Georgia's prime minister, Bidzina Ivanishvili, has said that he intends to get a NATO Membership Action Plan (MAP) next year. Getting MAP -- which would be a substantial step towards eventually gaining membership in the alliance -- has been the Holy Grail for Ivanishvili's foe, Georgian President Mikheil Saakashvili. But Saakashvili and his allies have spared no effort to tar Ivanishvili as a crypto-Russian agent who will lead Georgia away from its Western geopolitical orientation. And while Ivanishvili has repeatedly declared his intention to continue to work towards NATO integration, this is the first time that Ivanishvili has laid out such a specific goal vis-a-vis the alliance. He made his comments at an event celebrating Georgian Armed Forces Day on Tuesday, reports Civil.ge:
“Next year we should undertake a very vigorous step and get at least MAP,” PM Ivanishvili told the audience...
“We probably won’t be able to get more than that, but we have strictly set MAP as a target and next year when there is a gathering of NATO [leaders] we should undertake a powerful step in this direction,” Ivanishvili said drawing applause from the audience.
Saakashvili's United National Movement party, of course, couldn't disagree with that:
“Receiving MAP would really be a step forward and we fully share and support what the Prime Minister has stated,” UNM MP Giorgi Gabashvili said on May 1. “The country should do everything possible both in internal and foreign policy… in order to get membership action plan in 2014.”
So, is getting MAP by the end of next year a realistic goal?
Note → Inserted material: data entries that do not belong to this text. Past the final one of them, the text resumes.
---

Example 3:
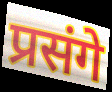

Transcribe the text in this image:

प्रसंगे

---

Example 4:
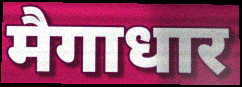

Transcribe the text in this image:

मैगाधार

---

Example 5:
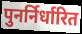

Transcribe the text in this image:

पुनर्निर्धारित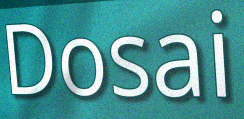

Saakashvili claimed last year that NATO had been close to offering MAP to Georgia, but it's not clear whether that was wishful thinking. Leading up to Georgia's parliamentary elections last year, NATO officials repeatedly said that a successful conduct of the vote would be rewarded. The elections went off better than almost anyone expected, with a peaceful transfer of power, and so Georgia would seem to stand to get something for that. But on the other hand, there is still significant institutional resistance to Georgia becoming a full member of NATO, no matter who is in charge.
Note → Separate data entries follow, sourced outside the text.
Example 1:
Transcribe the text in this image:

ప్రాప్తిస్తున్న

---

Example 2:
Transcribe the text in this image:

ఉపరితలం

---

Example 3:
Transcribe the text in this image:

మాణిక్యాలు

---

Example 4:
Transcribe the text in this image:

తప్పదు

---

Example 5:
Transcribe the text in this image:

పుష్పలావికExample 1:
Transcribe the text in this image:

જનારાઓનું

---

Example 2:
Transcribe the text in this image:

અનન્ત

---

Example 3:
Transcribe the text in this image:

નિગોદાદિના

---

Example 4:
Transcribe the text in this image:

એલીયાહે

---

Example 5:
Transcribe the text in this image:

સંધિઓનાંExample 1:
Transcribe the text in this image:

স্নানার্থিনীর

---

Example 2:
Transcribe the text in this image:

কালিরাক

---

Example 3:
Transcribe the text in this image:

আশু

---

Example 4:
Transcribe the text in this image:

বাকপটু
Saakashvili is now in Washington and met yesterday with U.S. Secretary of State John Kerry, and of course NATO was on his agenda:
President Saakashvili said in his remarks before the meeting: "Of course we are here to talk about NATO."
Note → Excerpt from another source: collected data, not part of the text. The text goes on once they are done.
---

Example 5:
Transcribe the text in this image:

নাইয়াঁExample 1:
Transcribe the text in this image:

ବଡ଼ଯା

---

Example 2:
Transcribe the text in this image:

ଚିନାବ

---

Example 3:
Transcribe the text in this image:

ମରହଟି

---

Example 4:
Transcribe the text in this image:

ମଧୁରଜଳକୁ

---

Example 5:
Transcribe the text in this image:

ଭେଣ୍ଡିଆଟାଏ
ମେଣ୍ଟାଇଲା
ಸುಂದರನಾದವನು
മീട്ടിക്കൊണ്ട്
"We want American support for NATO. We want America’s support of further Euro-Atlantic integration at this very difficult and crucial moment for Georgia’s democracy and Georgia’s survival," said Saakashvili.
Saakashvili's UNM continues to accuse Ivanishvili of serving Russian interests; most recently over comments he made about a mysterious military operation last year near the Russian border. Ivanishvili said the incident needs to be investigated and hinted that the previous government may have "cooperated with terrorists." The UNM shot back, saying such statements gave ammunition to Georgia's enemies in Russia.
In a good roundup of the current state of Georgia-Russia relations, RFE/RL notes that so far, the Georgian public seems to trust Ivanishvili's Georgian Dream to better navigate these tricky shoals:
And for the time being, the approach has overwhelming public support. According to a recent poll commissioned by the U.S. National Democratic Institute, 68 percent of Georgians believe the Georgian Dream coalition can best handle relations with Russia and 54 percent trust it to steer the country into NATO.
So will this end up with Georgia getting a NATO MAP?